By Essie Bester
You did extremely well at your job interview and received a job offer. Then comes the part people fear most – negotiating the salary and benefit package with their potential employer.
Perhaps you want the job so much that you want to skip this discussion and simply accept whatever the employer is prepared to offer you – in this way you avoid a situation in which you could insult your potential employer and miss the opportunity. However, experts warn that his could be an expensive mistake.
To many young people who are just starting their careers fears about this aspect arise from the fact that they do not know what questions to ask and when they should ask them. Discussing your salary is self-evident but what other things should you ask and possibly negotiate about and when should you do it?
It is generally best to wait until you are made an offer (unless the interviewer raises the subject) before you ask questions about matters such as salaries and benefits. Premature questions about this could be taken as presumptuous and create the impression that you are only interested in the financial aspect of the job. Moreover, you cannot negotiate at this stage because you have not yet been offered the job.
In order to judge whether a salary is acceptable, you will first have to find out what the job entails and what the total benefit package is. Therefore, first hold back your financial questions.
The financial questions to ask when you consider a job offer:
- What is the company’s policy regarding employees’ retirement plans?
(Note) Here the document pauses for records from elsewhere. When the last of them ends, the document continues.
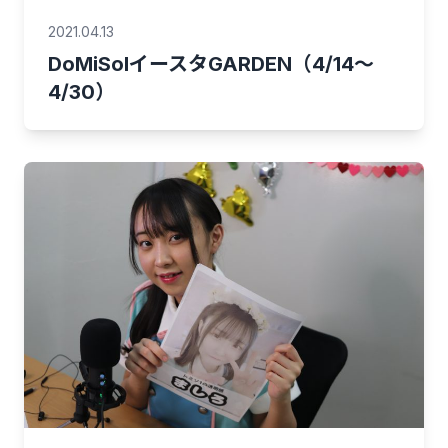
2021.04.13
DoMiSolイースタGARDEN（4/14～
4/30）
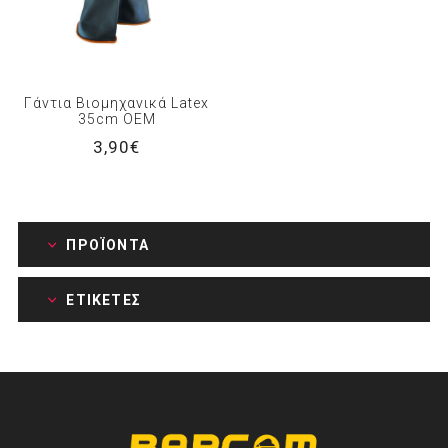
Γάντια Βιομηχανικά Latex
35cm OEM
3,90€
ΠΡΟΪΌΝΤΑ
ΕΤΙΚΈΤΕΣ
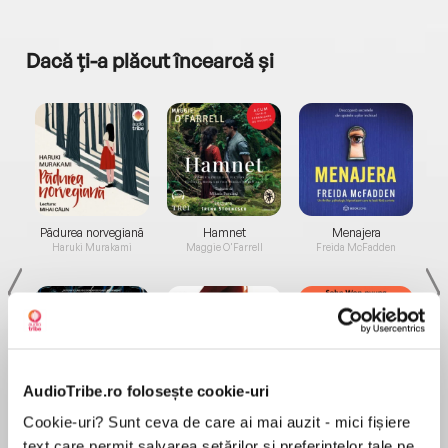
Dacă ți-a plăcut încearcă și
a...
Pădurea norvegiană
Hamnet
Menajera
I
Haruki Murakami
Maggie O'Farrell
Freida McFadden
AudioTribe.ro folosește cookie-uri
Elita de Argint (Elita
Diavolul se îmbracă de
Migdală
Cookie-uri? Sunt ceva de care ai mai auzit - mici fișiere
de...
la...
Dani Francis
Lauren Weisberger
Sohn Won-pyung
text care permit salvarea setărilor și preferințelor tale pe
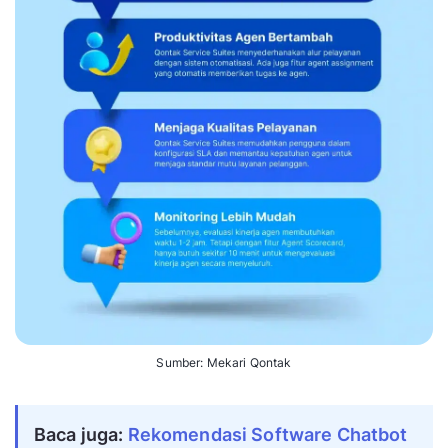
Sumber: Mekari Qontak
Baca juga:
Rekomendasi Software Chatbot 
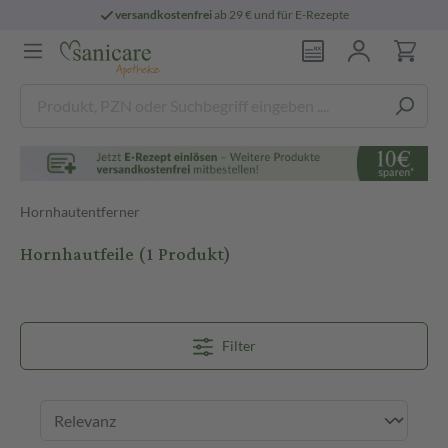
versandkostenfrei
ab 29 € und für E-Rezepte
Hornhautentferner
Hornhautfeile
(1 Produkt)
Filter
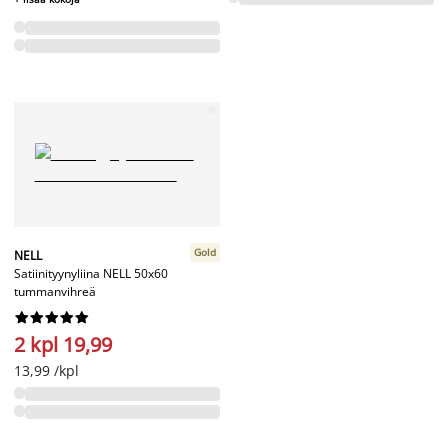
Gold
NELL
Satiinityynyliina NELL 50x60
tummanvihreä










2 kpl 19,99
13,99 /kpl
Company-sponsored retirement plans are very good choices. Depending on the retirement programme, part of your contribution could be sponsored by your employer. Today this is a particularly important question as some companies have stopped their retirement programmes in reaction to the poor economy.
The answer will help you understand how much you should start saving over the short term to reach your long-term goals. Because this could have a big impact on long-term savings, it could definitely be a decisive factor when you have to chose between different job offers.
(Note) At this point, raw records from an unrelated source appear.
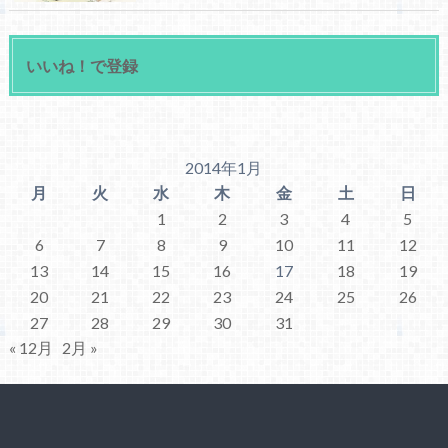
いいね！で登録
2014年1月
月
火
水
木
金
土
日
1
2
3
4
5
6
7
8
9
10
11
12
13
14
15
16
17
18
19
20
21
22
23
24
25
26
27
28
29
30
31
« 12月
2月 »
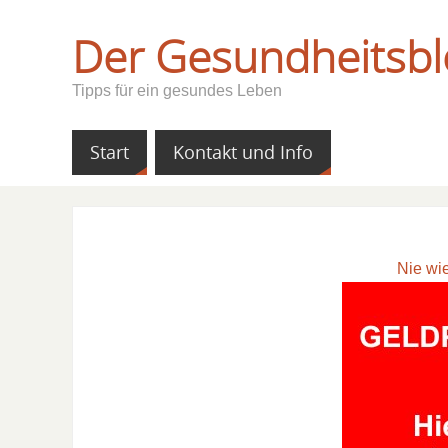
Der Gesundheitsbl
Tipps für ein gesundes Leben
Start
Kontakt und Info
Nie wi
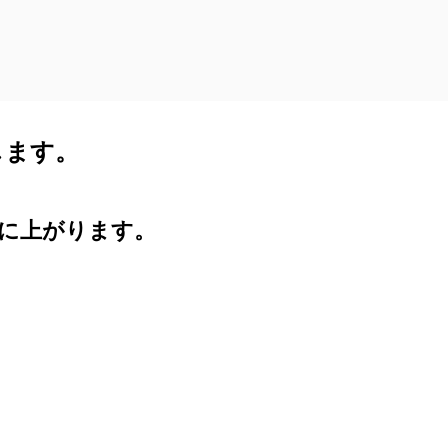
します。
に上がります。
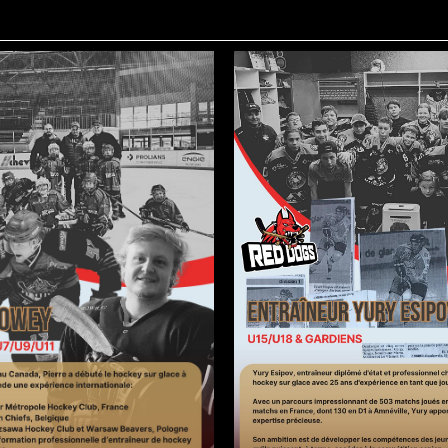
PIERRE DOWEY
YURY ESIPO
ENTRAINEUR
ENTRAINEUR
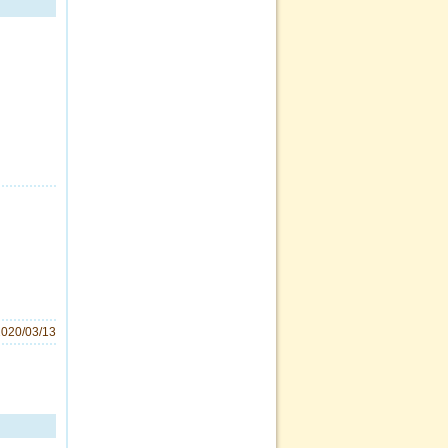
2020/03/13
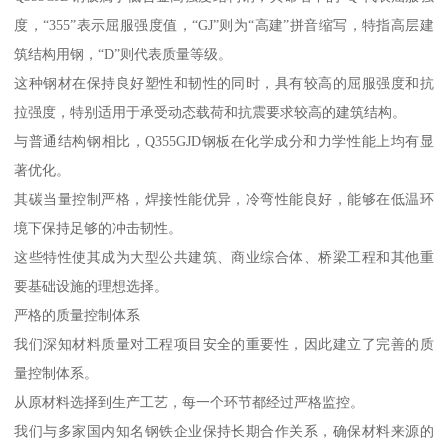
度，“355”表示屈服强度值，“GJ”则为“高建”拼音缩写，特指高层建
筑结构用钢，“D”则代表质量等级。
这种钢材在保持良好塑性和韧性的同时，具有较高的屈服强度和抗
拉强度，特别适用于承受动态载荷和抗震要求较高的建筑结构。
与普通结构钢相比，Q355GJD钢板在化学成分和力学性能上均有显
著优化。
其碳当量控制严格，焊接性能优异，冷弯性能良好，能够在低温环
境下保持足够的冲击韧性。
这些特性使其成为大型公共建筑、商业综合体、桥梁工程和其他重
要基础设施的理想选择。
严格的质量控制体系
我们深知材料质量对工程项目安全的重要性，因此建立了完善的质
量控制体系。
从原材料选择到生产工艺，每一个环节都经过严格监控。
我们与多家国内知名钢铁企业保持长期合作关系，确保材料来源的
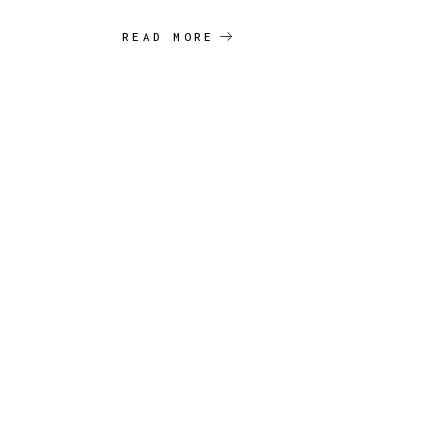
READ MORE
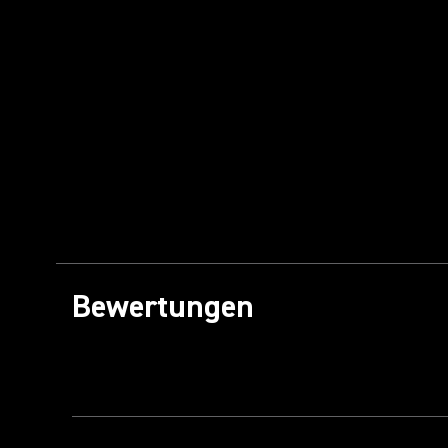
Bewertungen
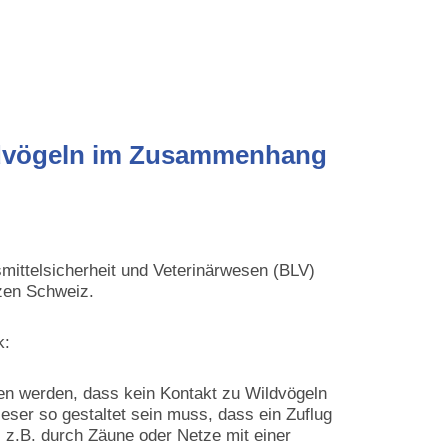
ldvögeln im Zusammenhang
mittelsicherheit und Veterinärwesen (BLV)
zen Schweiz.
k:
en werden, dass kein Kontakt zu Wildvögeln
eser so gestaltet sein muss, dass ein Zuflug
s z.B. durch Zäune oder Netze mit einer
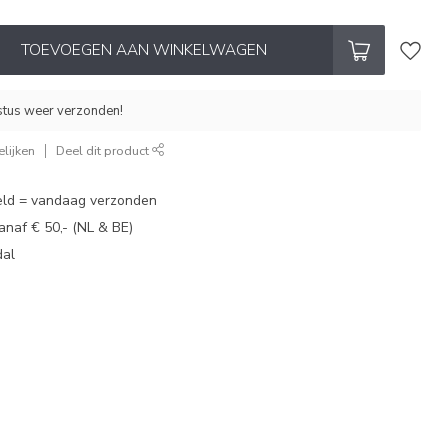
TOEVOEGEN AAN WINKELWAGEN
stus weer verzonden!
lijken
Deel dit product
eld = vandaag verzonden
vanaf € 50,- (NL & BE)
dal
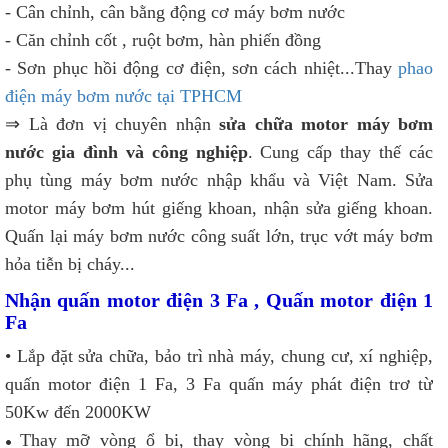
- Cân chỉnh, cân bằng động cơ máy bơm nước
- Căn chỉnh cốt , ruột bơm, hàn phiến đồng
- Sơn phục hồi động cơ điện, sơn cách nhiệt...Thay
phao
điện máy bơm nước tại TPHCM
⇒ Là đơn vị chuyên nhận
sửa chữa motor máy bơm
nước gia đình và công nghiệp
. Cung cấp thay thế các
phụ tùng máy bơm nước nhập khẩu và Việt Nam. Sửa
motor máy bơm hút giếng khoan, nhận sửa giếng khoan.
Quấn lại máy bơm nước công suất lớn, trục vớt máy bơm
hỏa tiễn bị cháy...
Nhận quấn motor điện 3 Fa , Quấn motor điện 1
Fa
• Lắp đặt sửa chữa, bảo trì nhà máy, chung cư, xí nghiệp,
quấn motor điện 1 Fa, 3 Fa quấn máy phát điện trơ từ
50Kw đến 2000KW
Thay mỡ vòng ổ bi, thay vòng bi chính hãng, chất
•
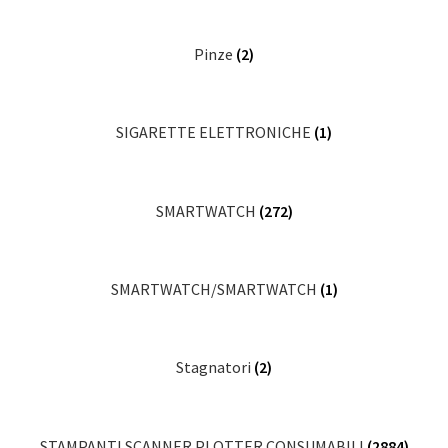
Pinze
(2)
SIGARETTE ELETTRONICHE
(1)
SMARTWATCH
(272)
SMARTWATCH/SMARTWATCH
(1)
Stagnatori
(2)
STAMPANTI SCANNER PLOTTER CONSUMABILI
(2884)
- Does the company offer medical-fund benefits?
Not all companies offer medical-fund benefits. Usually companies that offer medical-fund benefits as part of their service contracts have a designated advisor in the scheme to help employees find the most suitable plan for their circumstances and family situations. Make sure that you find out about this so that you can make an informed decision regarding the job offer.
- Do I qualify for a bonus?
If so, does my job offer include just my basic salary or bonuses as well? Not all businesses offer bonuses and not all employees qualify for bonuses. It is therefore important to understand what your total remuneration packet is made up of. If, for instance, you are offered a basic salary, you should ask whether you qualify for bonuses and what is required in order to qualify for it. Is it based on performance? What types of criteria determine performance? Is it merely based on the number of years you have been working for the business?
- Is overtime paid and who qualifies for overtime?
Before you accept a job offer it would be good to ask what the core hours are that you will have to work and how you will be remunerated for overtime. Many hourly posts come with overtime. Find out so that you can keep record and submit your forms for overtime remuneration.
- Do I qualify for devices that belong to the business (e.g. a cell phone and/or a laptop that I will need to do my work)? If not, will I be compensated for it?
Mobile devices are a big expense. If, for instance, your cell phone account is paid, you can save quite a lot every month. Therefore, find out whether you qualify for devices that you are going to need in the execution of your duties for the business. Are you going to be compensated for devices or do they have a data/cell phone plan and what portion of the account is going to be paid by the business?
- Will the business help me pay removal costs?
Moving can be very expensive, especially if you are moving a long distance or overseas. The costs between cities vary and does not include the time you need to take time off from work to pack your belongings. Many firms have removal policies and packages. Find out about this before accepting a job for which you will have to move so that you can prepare financially.
- Can I review the benefit package?
Benefits include everything, from pension and health insurance to share options and holiday time. Each business’s package is unique. It is therefore important to decide in advance what is most important to you (holiday time may be more valuable to you than an accompanying retirement plan). Something else to consider when you plan your transition, is when your benefits will commence, especially your health cover. It could, for example, take a month or more before you have cover.
- Does the business have a compensation programme for further study?
This is very important if you intend to study further. Make sure you understand how it works. The compensation could for instance be partial only or there could be applicability issues (you must, for example, have been working there for a certain period, take a degree in a programme related to your discipline, etc.). If you know that you qualify for a refund of tuition fees, you can do financial planning for your future degree.
- Another question to consider if you work in the CBD, is what is the business’s policy regarding parking? Some employers offer compensation for travelling and/or parking costs or a bus ticket, and some employers even offer their employees a commuter service.